A federal grand jury indicted Toll and Osorio for their participation in both schemes. It indicted Toll for two counts of conspiracy to commit wire fraud, 18 U.S.C. § 1349, fifteen counts of wire fraud, id. § 1343, one count of major fraud against the United States, id. § 1031(a), three counts of making false statements to a federal agency, id. § 1001(a)(3), and one count of conspiracy to engage in a monetary transaction with criminally derived property, id. § 1956(h).

At trial, the government introduced evidence to prove Toll's participation in, and knowledge of, both schemes. Lewis Carness, the controller at InnoVida, testified about how the accounting department operated. Although Toll initially was a signatory for most of the bank accounts, he was removed in 2009 and had to receive bank statements from another employee, Elba Gamboa. This change occurred after Osorio's wife, who did not have an official title but managed some aspects of InnoVida, became upset with Toll and Carness for installing an expensive accounting system. She reduced both of their salaries, instructed Carness to report directly to her, and tried “to isolate” Toll from the company.

Carness explained that the accounting department prepared two sets of financial statements. When the prosecutor asked Carness to explain what “deferred revenue” is, Toll objected. The district court overruled the objection and stated, [H]e's not testifying as an expert. I'll allow him to testify as to what happened, his involvement with it, but not as an expert.” The government then asked Carness to explain the “deferred revenue” section of the financial statements.

Later, without objection from Toll, Carness testified that, when he prepared the statements, he believed that the ones using deferred revenue complied with the Principles and the ones using full recognition of revenue did not:

Q. The statements that [used deferred revenue,] ... [w]ere those statements done according to what we call GAAP, G–A–A–P?
A. It was done according to our best interpretation of the GAAP rules relating to it. It was our understanding that when we went through the audit, the auditors would review those methods to validate them. We had early discussions with them about the methods and received preliminary, you know, agreement from them about the methods used.
....
Q. Okay. Those entries [using full recognition of revenue] were never booked into the accounting system?
A. No.
Q. Okay. Why not?
A. Because the accounting system is supposed to ... reflect the method of accounting that you use for GAAP purposes, for purposes of providing financials for the audit. This was merely an alternate presentation of financials.
Q. And ... was this alternate presentation according to GAAP?
....
A. To the ... best of my knowledge, it was not.

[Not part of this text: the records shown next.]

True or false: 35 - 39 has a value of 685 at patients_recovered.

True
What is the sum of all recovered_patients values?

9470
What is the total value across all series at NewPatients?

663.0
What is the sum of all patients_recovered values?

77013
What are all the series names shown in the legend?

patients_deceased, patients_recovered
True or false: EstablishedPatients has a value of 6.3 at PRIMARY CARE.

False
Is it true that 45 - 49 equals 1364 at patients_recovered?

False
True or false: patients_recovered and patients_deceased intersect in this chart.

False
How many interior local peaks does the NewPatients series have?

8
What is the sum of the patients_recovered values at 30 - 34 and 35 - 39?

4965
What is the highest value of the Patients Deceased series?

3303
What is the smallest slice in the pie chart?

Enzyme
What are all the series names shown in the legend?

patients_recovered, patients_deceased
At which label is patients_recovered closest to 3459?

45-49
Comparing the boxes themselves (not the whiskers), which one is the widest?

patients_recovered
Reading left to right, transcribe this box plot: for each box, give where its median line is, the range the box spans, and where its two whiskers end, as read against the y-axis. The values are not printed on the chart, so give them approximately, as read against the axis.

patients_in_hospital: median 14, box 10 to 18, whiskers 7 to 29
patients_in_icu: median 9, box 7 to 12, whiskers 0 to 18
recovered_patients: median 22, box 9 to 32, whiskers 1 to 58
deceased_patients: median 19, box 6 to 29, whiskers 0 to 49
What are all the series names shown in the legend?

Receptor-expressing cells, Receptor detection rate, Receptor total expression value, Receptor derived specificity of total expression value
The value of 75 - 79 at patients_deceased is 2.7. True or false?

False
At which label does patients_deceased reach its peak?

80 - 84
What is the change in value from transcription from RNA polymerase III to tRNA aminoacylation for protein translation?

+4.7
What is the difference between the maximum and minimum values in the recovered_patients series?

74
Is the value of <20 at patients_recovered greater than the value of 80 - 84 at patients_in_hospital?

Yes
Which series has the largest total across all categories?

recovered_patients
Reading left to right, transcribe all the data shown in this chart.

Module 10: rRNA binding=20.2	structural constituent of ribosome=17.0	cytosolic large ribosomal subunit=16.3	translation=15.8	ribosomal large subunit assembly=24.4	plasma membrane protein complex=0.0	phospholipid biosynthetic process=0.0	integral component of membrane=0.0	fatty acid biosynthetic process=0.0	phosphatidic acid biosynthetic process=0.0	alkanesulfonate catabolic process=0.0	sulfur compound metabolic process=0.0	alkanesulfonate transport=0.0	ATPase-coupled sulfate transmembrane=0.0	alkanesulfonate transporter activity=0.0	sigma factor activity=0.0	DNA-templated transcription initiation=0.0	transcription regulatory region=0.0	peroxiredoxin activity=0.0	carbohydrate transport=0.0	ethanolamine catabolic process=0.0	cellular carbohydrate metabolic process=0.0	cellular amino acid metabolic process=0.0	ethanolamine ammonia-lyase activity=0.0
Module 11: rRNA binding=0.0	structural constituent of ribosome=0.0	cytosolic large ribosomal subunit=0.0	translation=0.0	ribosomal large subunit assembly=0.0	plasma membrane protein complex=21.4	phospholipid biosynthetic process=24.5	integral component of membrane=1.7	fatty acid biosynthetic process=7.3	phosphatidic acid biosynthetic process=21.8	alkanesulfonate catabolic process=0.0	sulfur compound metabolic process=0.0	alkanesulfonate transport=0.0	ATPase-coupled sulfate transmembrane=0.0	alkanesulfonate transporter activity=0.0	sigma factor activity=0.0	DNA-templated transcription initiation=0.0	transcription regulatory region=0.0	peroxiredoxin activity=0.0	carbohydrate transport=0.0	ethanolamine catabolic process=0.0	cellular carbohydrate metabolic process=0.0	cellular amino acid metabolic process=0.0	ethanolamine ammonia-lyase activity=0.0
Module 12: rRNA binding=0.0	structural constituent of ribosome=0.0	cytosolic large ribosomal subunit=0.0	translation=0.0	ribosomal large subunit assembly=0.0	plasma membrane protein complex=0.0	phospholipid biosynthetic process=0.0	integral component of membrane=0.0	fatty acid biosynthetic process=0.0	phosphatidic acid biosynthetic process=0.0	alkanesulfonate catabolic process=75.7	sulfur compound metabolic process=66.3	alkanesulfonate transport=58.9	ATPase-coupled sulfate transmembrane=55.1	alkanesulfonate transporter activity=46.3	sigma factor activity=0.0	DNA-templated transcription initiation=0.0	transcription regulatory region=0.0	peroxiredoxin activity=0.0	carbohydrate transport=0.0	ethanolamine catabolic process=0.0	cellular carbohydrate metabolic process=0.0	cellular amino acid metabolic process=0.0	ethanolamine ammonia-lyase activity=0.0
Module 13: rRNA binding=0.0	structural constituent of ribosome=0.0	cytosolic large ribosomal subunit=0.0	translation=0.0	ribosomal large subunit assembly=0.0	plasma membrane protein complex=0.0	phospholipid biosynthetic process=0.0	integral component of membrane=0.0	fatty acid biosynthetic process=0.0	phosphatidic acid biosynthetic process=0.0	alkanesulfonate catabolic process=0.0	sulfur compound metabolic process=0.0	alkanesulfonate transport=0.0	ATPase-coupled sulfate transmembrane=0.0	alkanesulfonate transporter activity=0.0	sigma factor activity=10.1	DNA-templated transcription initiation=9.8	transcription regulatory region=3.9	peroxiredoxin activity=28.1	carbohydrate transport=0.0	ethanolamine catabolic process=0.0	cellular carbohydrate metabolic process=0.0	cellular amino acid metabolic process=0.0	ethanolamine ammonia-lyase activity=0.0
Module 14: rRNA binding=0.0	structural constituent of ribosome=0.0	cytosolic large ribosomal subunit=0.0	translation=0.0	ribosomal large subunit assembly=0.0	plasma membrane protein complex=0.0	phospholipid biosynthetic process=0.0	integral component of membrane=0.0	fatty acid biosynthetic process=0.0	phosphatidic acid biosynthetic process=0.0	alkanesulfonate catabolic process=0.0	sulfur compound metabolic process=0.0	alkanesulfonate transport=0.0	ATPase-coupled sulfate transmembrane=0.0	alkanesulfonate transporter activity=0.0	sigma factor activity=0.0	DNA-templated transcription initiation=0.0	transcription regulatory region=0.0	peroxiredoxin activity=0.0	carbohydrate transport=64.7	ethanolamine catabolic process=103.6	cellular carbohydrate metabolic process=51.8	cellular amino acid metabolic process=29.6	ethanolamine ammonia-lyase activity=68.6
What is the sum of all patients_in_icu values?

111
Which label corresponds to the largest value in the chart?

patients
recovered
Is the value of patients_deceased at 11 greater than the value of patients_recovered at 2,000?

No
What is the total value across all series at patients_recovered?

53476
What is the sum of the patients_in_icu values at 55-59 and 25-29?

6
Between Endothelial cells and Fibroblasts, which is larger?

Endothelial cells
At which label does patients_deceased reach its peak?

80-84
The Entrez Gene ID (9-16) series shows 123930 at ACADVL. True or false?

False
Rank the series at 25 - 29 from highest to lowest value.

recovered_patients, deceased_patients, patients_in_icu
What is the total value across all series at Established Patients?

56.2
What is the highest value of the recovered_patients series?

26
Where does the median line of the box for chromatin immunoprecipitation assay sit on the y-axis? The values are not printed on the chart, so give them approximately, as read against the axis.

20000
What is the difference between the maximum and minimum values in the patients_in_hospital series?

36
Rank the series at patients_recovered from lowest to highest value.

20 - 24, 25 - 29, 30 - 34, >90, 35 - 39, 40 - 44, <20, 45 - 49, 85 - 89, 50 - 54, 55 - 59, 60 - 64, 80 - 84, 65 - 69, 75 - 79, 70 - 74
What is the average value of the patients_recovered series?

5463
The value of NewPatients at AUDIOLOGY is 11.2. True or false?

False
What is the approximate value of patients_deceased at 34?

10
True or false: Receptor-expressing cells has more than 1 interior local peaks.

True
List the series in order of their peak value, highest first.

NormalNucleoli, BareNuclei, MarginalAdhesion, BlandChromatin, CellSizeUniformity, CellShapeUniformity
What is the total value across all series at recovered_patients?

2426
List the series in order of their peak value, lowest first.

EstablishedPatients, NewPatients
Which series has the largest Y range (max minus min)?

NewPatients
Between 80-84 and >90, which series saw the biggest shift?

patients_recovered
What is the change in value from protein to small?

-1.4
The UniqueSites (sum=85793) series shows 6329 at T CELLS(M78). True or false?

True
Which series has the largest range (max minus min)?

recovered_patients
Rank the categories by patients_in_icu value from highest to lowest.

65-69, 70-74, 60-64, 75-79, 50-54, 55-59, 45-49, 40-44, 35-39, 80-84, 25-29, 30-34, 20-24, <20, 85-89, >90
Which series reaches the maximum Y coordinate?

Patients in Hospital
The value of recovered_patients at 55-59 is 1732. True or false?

The prosecutor then asked Carness to explain what the phrase “Generally Accepted Accounting Principles” meant, and Toll objected. The district court allowed Carness to testify “based on his experience.” Carness explained his understanding of the Principles:

It's a general guideline for accountants to use based on pronouncements by a nongovernmental body called the Financial Accounting Standards Board.... [T]here are various levels, ranging from pronouncements by that body all the way down to industry standards and norms.... It's not a set of rules like the IRS has regulations.
....
GAAP standards were done so that companies would treat transactions consistently between entities so that their financials could be comparable.

Later, the prosecutor asked Carness if InnoVida was “a profitable company,” to which Toll again objected. The district court overruled the objection, and Toll replied, “I believe not on a GAAP basis.”

The government presented other evidence about how InnoVida used the two sets of statements for different purposes. The set of statements reporting losses was recorded in the official accounting system, and when Toll discussed the possibility of an external audit with Ernst & Young, he provided them with this set. But the set reporting profits was provided to the board of directors of InnoVida, to its investors, and to the Investment Corporation. Besides the label “pro forma,” those statements had no notations that could have explained the underlying assumptions or that the statements differed from those kept in the official accounting system.